TESTO ESTRATTO
────────

In base ai dati degli exit poll, all’Unione democratica croata (Hdz), il partito conservatore guidato dal premier Plenkovic, sarebbero andati 59 seggi sul totale di 151 del Sabor, il parlamento unicamerale di Zagabria. Il Partito socialdemocratico (Sdp) sostenuto dal presidente Milanovic, avrebbe ottenuto 43 mandati, seguito al terzo posto dal Movimento patriottico (Dp, destra nazionalista) con 13 seggi.

La formazione Most (Ponte, destra sovranista) disporrebbe di 11 deputati, 10 seggi sarebbero andati ai Verdi di Mozemo (Possiamo) e 5 ai liberali di centro. L’ultimo dato sull’affluenza, relativo alle 16.30, poco meno di tre ore dalla chiusura dei seggi, indicava una partecipazione molto sostenuta del 50,6%, ben il 16% in più rispetto alle precedenti elezioni di quattro anni fa. In tarda serata, in attesa dei primi dati reali da parte della commissione elettorale, non erano giunte dichiarazioni da parte dei due leader rivali – il premier Plenkovic e il presidente Milanovic.

Ma l’atmosfera nei rispettivi quartier generali a Zagabria era di comune soddisfazione per il risultato delle urne, anche se il fronte conservatore appare favorito per la formazione di un nuovo governo, che sarebbe il terzo consecutivo guidato da Plenkovic. In campagna elettorale, e anche oggi al seggio elettorale, Plenkovic – sottolineando i successi dell’adesione della Croazia all’eurozona e a Schengen – ha promesso stabilità e continuità in tempi di profonde crisi internazionali, annunciando miglioramenti economici e sociali, salari minimi garantiti a circa mille euro, un ulteriore calo dell’inflazione e della disoccupazione, nuovi investimenti nelle grandi infrastrutture.

Nel campo opposto, il presidente Milanovic, candidatosi a sorpresa per la premiership pur mantenendo la carica di capo dello stato, cosa questa ritenuta incostituzionale da parte dei giudici, ha lanciato un appello dai toni populistici a votare per chiunque, a sinistra o a destra, ad eccezione dell’Hdz di Plenkovic. “Quando avete a che fare con dei ladri e dei corrotti che approfittano del loro potere, la reazione deve essere forte”, ha detto Milanovic, sottolineando di essere pronto a parlare e a negoziare con tutte le altre forze politiche, eccetto l’Hdz, pur di formare un nuovo governo che escluda Plenkovic e il suo entourage corrotto. In effetti la corruzione si è rivelato il tallone d’Achille del partito conservatore, con diversi ministri che sono stati costretti alle dimissioni per via di scandali e coinvolgimenti in vicende poco chiare.

────────

DATI DA ESAMINARE
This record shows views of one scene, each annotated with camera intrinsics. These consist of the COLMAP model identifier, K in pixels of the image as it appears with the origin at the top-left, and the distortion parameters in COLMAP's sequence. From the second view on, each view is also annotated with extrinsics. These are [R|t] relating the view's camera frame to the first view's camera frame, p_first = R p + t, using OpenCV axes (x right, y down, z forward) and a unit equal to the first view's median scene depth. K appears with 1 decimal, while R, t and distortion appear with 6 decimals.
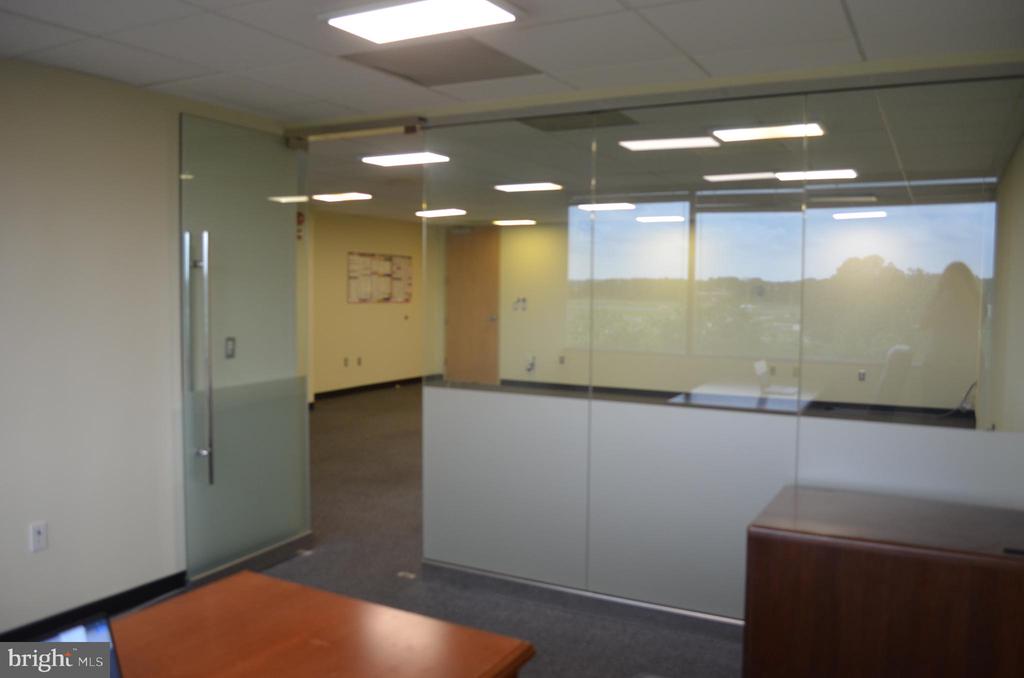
lens RADIAL K [[809.1, 0, 526.5], [0, 809.1, 337.7], [0, 0, 1]] dist [-0.079854, 0.006778]
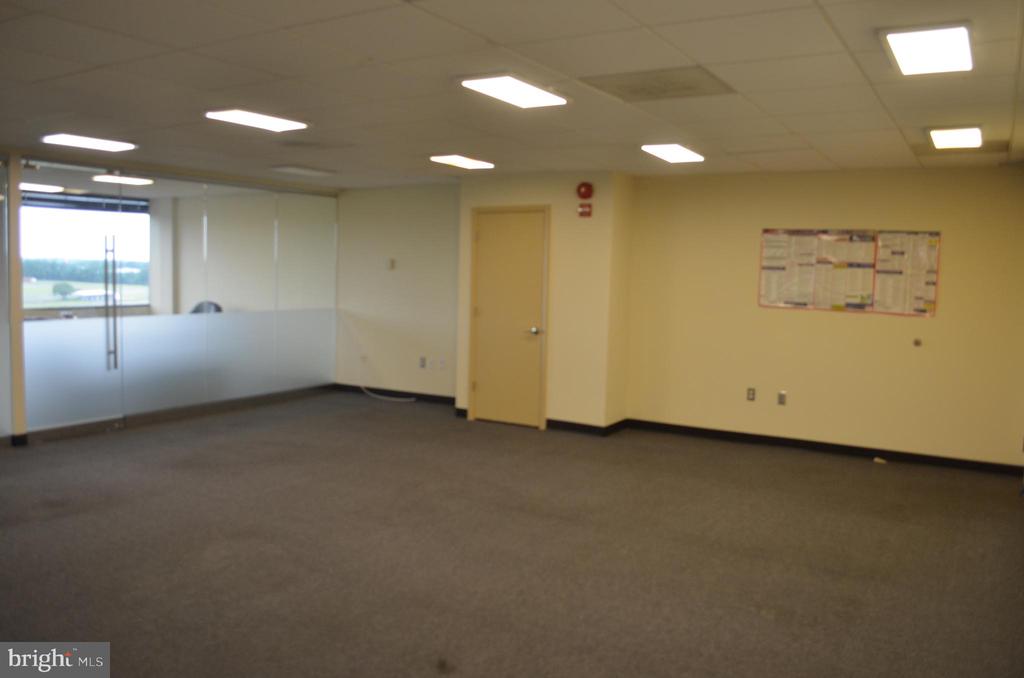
lens RADIAL K [[809.1, 0, 526.5], [0, 809.1, 337.7], [0, 0, 1]] dist [-0.079854, 0.006778]
pose [[-0.041140, 0.074553, -0.996368, 0.414318], [-0.089517, 0.992927, 0.077991, -0.048226], [0.995135, 0.092400, -0.034175, 0.776744]]
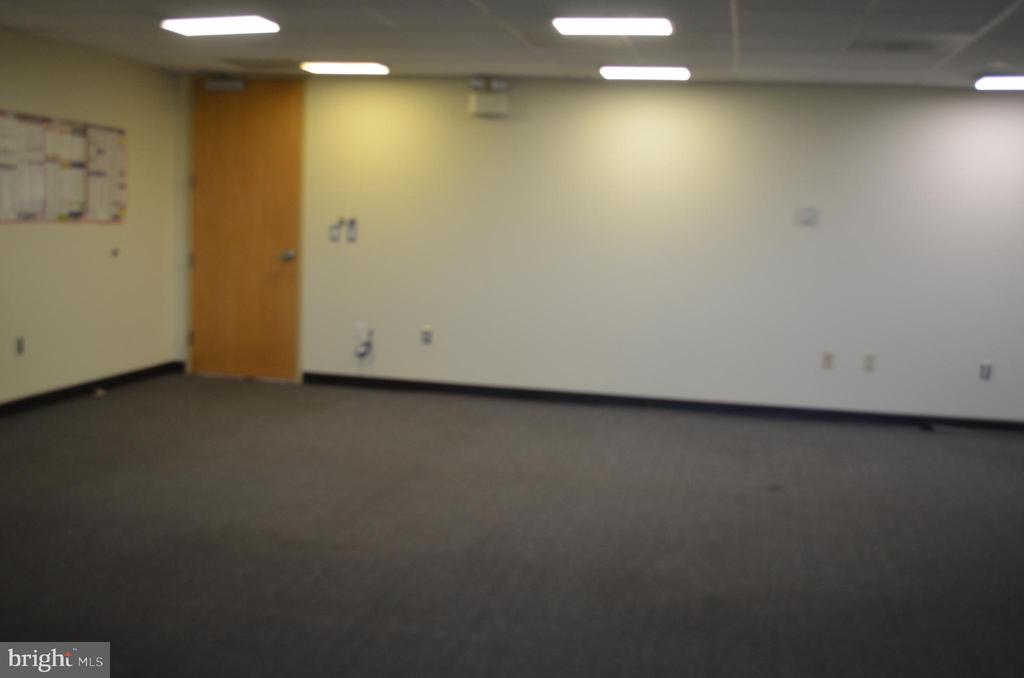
lens RADIAL K [[1085.6, 0, 512.0], [0, 1085.6, 339.0], [0, 0, 1]] dist [-0.027512, -0.016470]
pose [[0.964873, -0.005474, 0.262661, -0.091139], [-0.010293, 0.998228, 0.058616, -0.013892], [-0.262516, -0.059260, 0.963106, 0.301588]]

────────

COMPLETA QUANTO SEGUE
1. Secondo il testo sulle elezioni croate, quanti seggi avrebbe ottenuto il Movimento patriottico in base agli exit poll?
2. Ripeti la parte del testo sulle elezioni croate compresa tra "Nel campo opposto, il" e "vicende poco chiare.", estremi inclusi.
Il materiale non è necessario per lo svolgimento.

SOLUZIONI PROPOSTE
1. 13 seggi

2.
Nel campo opposto, il presidente Milanovic, candidatosi a sorpresa per la premiership pur mantenendo la carica di capo dello stato, cosa questa ritenuta incostituzionale da parte dei giudici, ha lanciato un appello dai toni populistici a votare per chiunque, a sinistra o a destra, ad eccezione dell’Hdz di Plenkovic. “Quando avete a che fare con dei ladri e dei corrotti che approfittano del loro potere, la reazione deve essere forte”, ha detto Milanovic, sottolineando di essere pronto a parlare e a negoziare con tutte le altre forze politiche, eccetto l’Hdz, pur di formare un nuovo governo che escluda Plenkovic e il suo entourage corrotto. In effetti la corruzione si è rivelato il tallone d’Achille del partito conservatore, con diversi ministri che sono stati costretti alle dimissioni per via di scandali e coinvolgimenti in vicende poco chiare.